Teks yang Diberikan>
<<<<

Senin, 12 Maret 2012

ALAT BUKTI SURAT / TERTULIS

Di dalam Hukum Acara Perdata dikenal adanya salah satu alat bukti yang dapat digunakan dalam persidangan pada agenda pembuktian, yaitu berupa surat atau bukti tertulis. Menurut ketentuan yang berlaku, yang dapat ditemukan di dalam KUH Perdata maupun Yurisprudensi Mahkamah Agung, yang intinya menyebutkan bahwa yang memiliki kekuatan pembuktian, diakui dan sah sebagai alat bukti tertulis adalah “aslinya”.

Hal tersebut dapat ditemukan di dalam ketentuan-ketentuan sebagai berikut :

1. Pasal 1888 Kitab Undang-undang Hukum Perdata (KUHPerdata)

"Kekuatan pembuktian dengan suatu tulisan terletak pada akta aslinya. Bila akta yang asli ada, maka salinan serta kutipan hanyalah dapat dipercaya sepanjang salinan serta kutipan itu sesuai dengan aslinya yang senantiasa dapat diperintahkan untuk ditunjukkan."

2. Yurisprudensi Mahkamah Agung RI No. 3609 K/PDT/1985

"Surat bukti yang hanya berupa fotokopi dan tidak pernah ada surat aslinya, oleh karena mana surat bukti tersebut harus dikesampingkan"

3. Yurisprudensi Mahkamah Agung RI No. 701 K/Sip/1974 tertanggal 1 April 1974

"Karena Judex Factie mendasarkan putusannya melulu atas surat-surat bukti yang terdiri fotokopi-fotokopi yang tidak secara sah dinyatakan sesuai dengan aslinya, sedang terdapat diantaranya yang penting-penting yang secara substansial masih dipertengkarkan oleh kedua belah pihak, Judex Factie sebenarnya telah memutuskan perkara ini berdasarkan bukti -bukti yang tidak sah"

>>>>

Petunjuk Tugas> Tulislah lanjutan teks tentang alat bukti surat di atas, dimulai tepat setelah kalimat terakhirnya. Baris-baris data di bawah ini tidak berhubungan dengan teks tentang alat bukti surat.

Data Tersedia>
<<<<

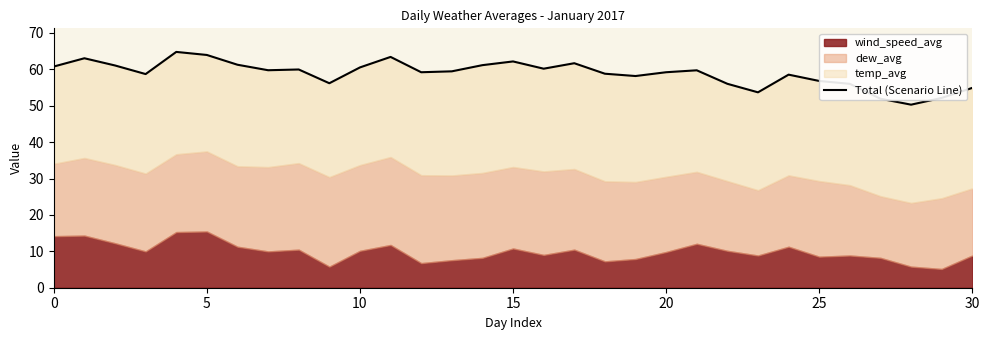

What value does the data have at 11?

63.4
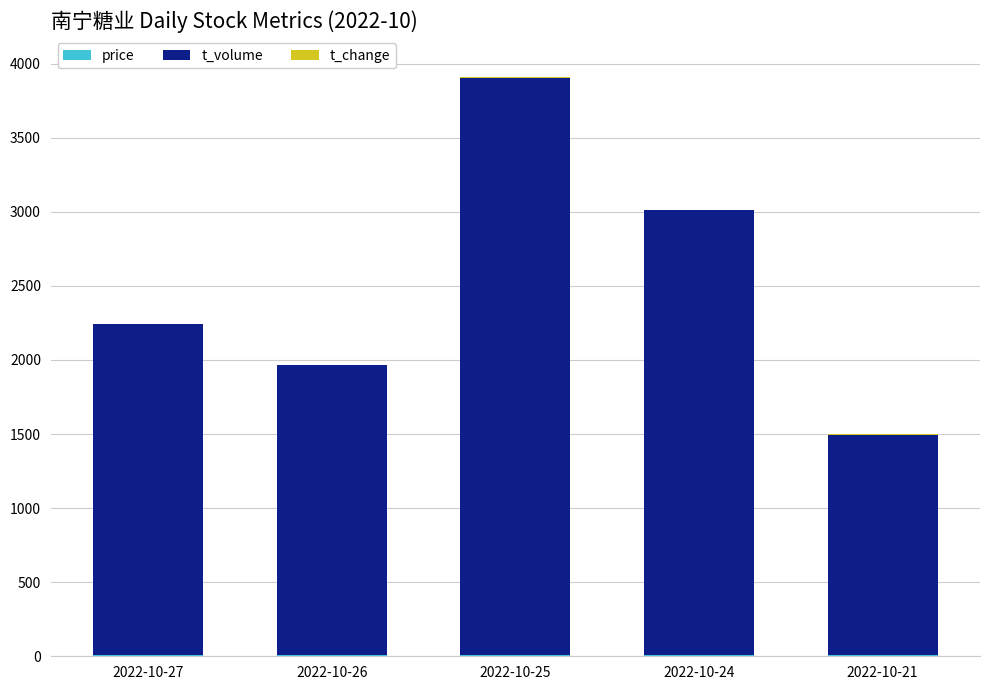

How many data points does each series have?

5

>>>>
<<<<

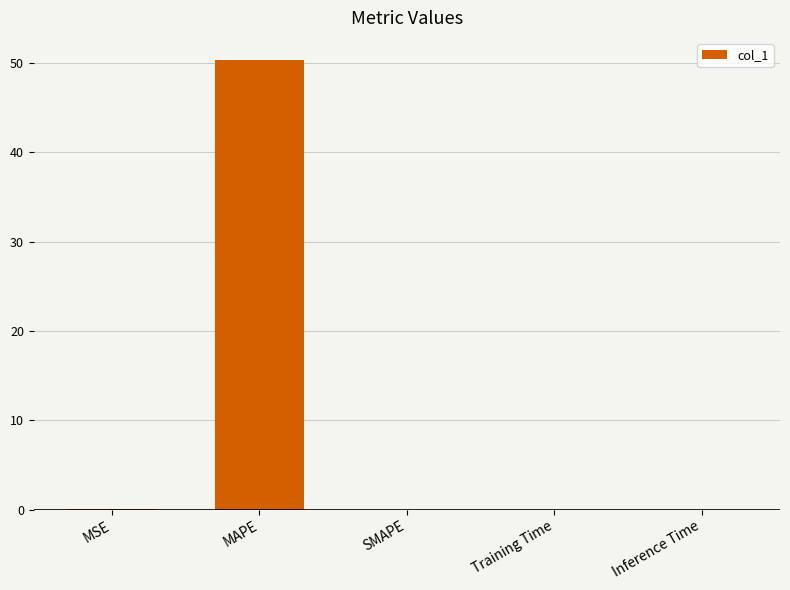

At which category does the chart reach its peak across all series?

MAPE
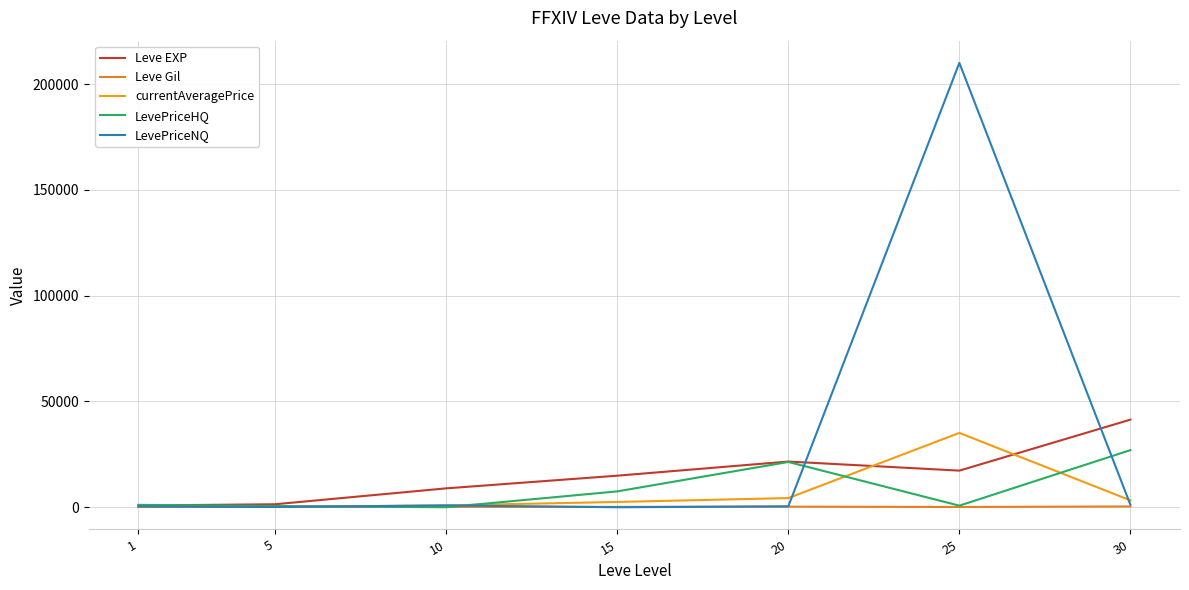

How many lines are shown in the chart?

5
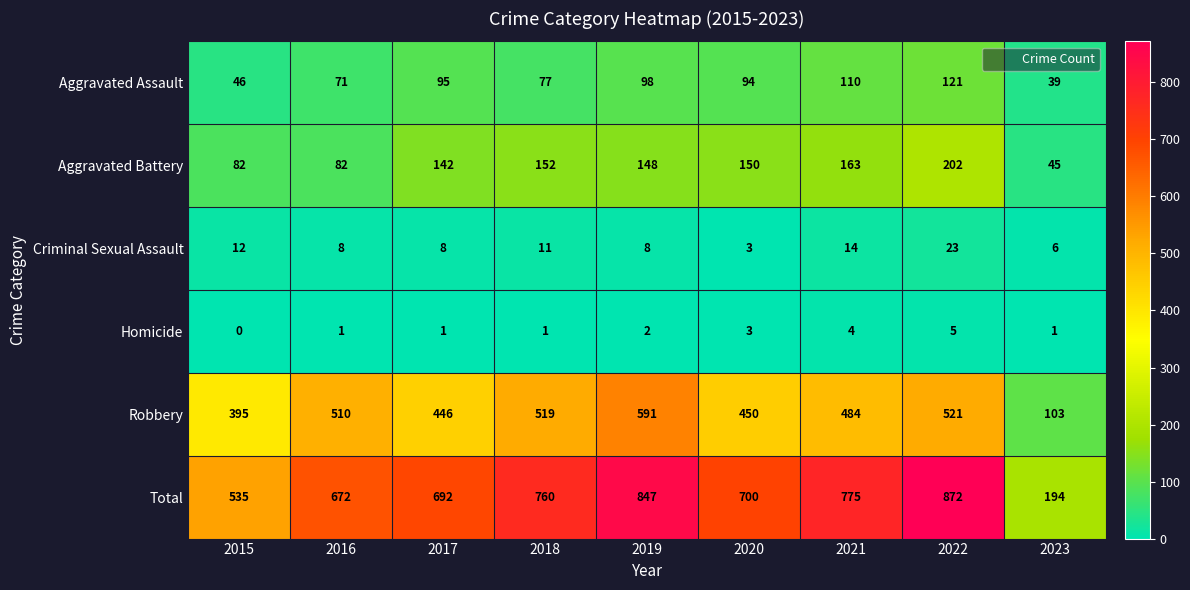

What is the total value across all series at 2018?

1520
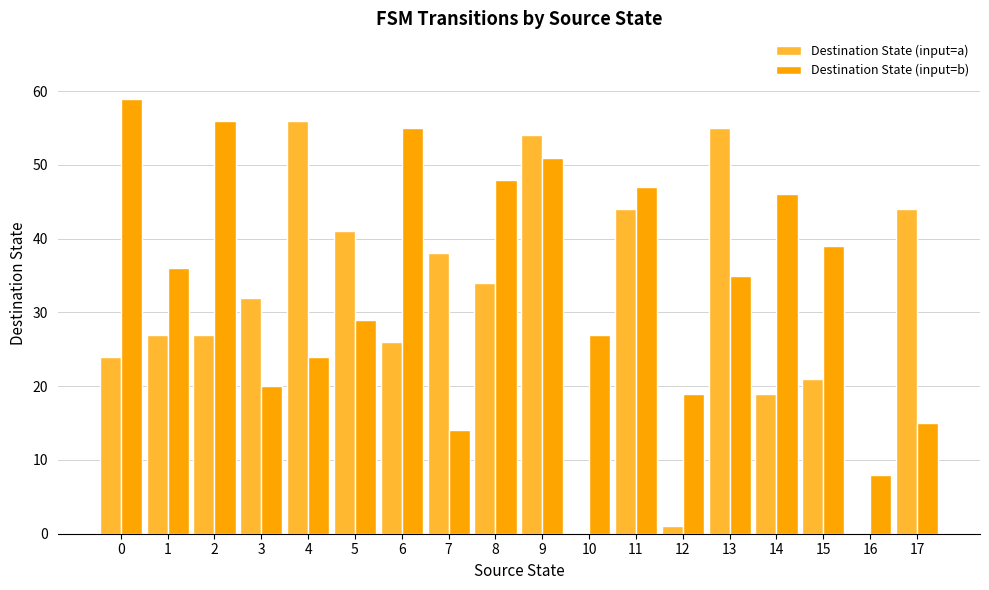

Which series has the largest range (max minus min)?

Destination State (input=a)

>>>>
<<<<

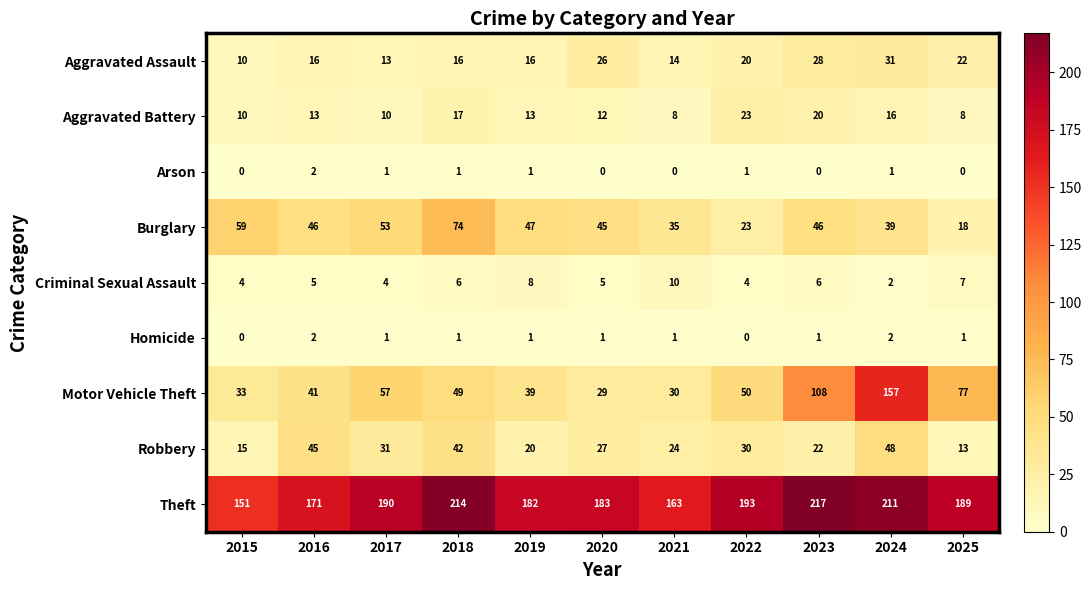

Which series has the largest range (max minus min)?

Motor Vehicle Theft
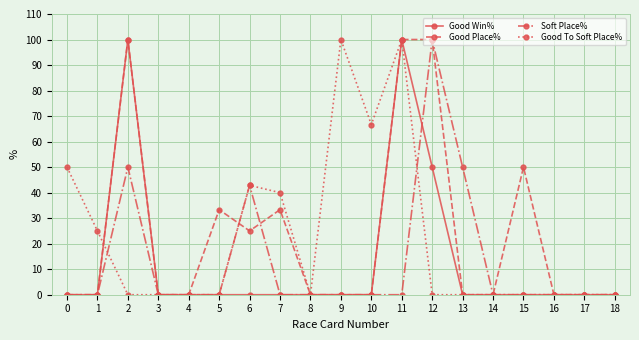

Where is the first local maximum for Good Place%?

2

>>>>

Kolom Jawaban>
Dalam prakteknya yang diajukan oleh pihak yang berperkara di persidangan pengadilan adalah bukti surat / tertulis yang difoto kopi dengan dibubuhi meterai serta dilegalisasi di Kantor Pos, kemudian foto kopi tersebut didaftarkan di Kepaniteraan Pengadilan untuk dilegalisasi untuk selanjutnya diajukan ke sidang pengadilan kepada majelis hakim. Pada saat diajukan ke sidang pengadilan kepada majelis hakim, foto kopi tersebut akan dicocokkan dengan aslinya untuk menentukan apakah foto kopi tersebut dapat digunakan sebagai bukti yang sah. Dengan demikian, pada prinsipnya yang diakui sebagai alat bukti surat / tertulis yang sah adalah yang “asli

Namun demikian, terdapat pengecualian terhadap ketentuan tersebut di atas sebagaimana yang dimaksud di dalam pasal 1889 KUH Perdata sebagai berikut :

Bila tanda alas hak yang asli yang sudah tidak ada lagi, maka salinannya memberikan bukti, dengan ketentuan-ketentuan sebagai berikut:

1e. salinan pertama (gross) memberikan bukti yang sama dengan akta asli; demikian pula halnya salinan yang dibuat atas perintah Hakim di hadapan kedua belah pihak atau setelah kedua pihak ini dipanggil secara sah sebagaimana juga yang salinan dibuat di hadapan kedua belah pihak dengan persetujuan mereka;

2e. salinan yang dibuat sesudah pengeluaran salinan pertama tanpa perantaraan Hakim atau tanpa persetujuan kedua belah pihak entah oleh Notaris yang di hadapannya akta itu dibuat, atau oleh seorang penggantinya ataupun oleh pegawai yang karenajabatannya menyimpan akta asli (minut) dam berwenang untuk memberikan salinan salinan, dapat diterima Hakim sebagai bukti sempurna bila akta asli telah hilang;

3e. bila salinan yang dibuat menurut akta asli itu tidak dibuat oleh Notaris yang dihadapannya akta itu telah dibuat, atau oleh seorang penggantinya, atau oleh pegawai umum yang karena jabatannya menyimpan akta asli, maka salinan itu sama sekali tidak dapat dipakai sebagai bukti, melainkan hanya sebagai bukti permulaan tertulis;

4e. salinan otentik dari salinan otentik atau dari akta di bawah tangan, menurut keadaan, dapat memberikan suatu bukti permulaan tertulis.

Ketentuan pasal 1889 KUH Perdata tersebut di atas merupakan landasan hukum bagi Yurisprudensi mahkamah Agung sebagai berikut :

Yurisprudensi Tetap Mahkamah Agung RI No. 3038 K/Sip/Pdt/1981 tertanggal 18 September 1986

Meskipun surat bukti hanya fotocopi namun hal ini tidak menyebabkan surat bukti tersebut tidak mempunyai kekuatan bukti sama sekali melainkan dianggap sebagai petunjuk”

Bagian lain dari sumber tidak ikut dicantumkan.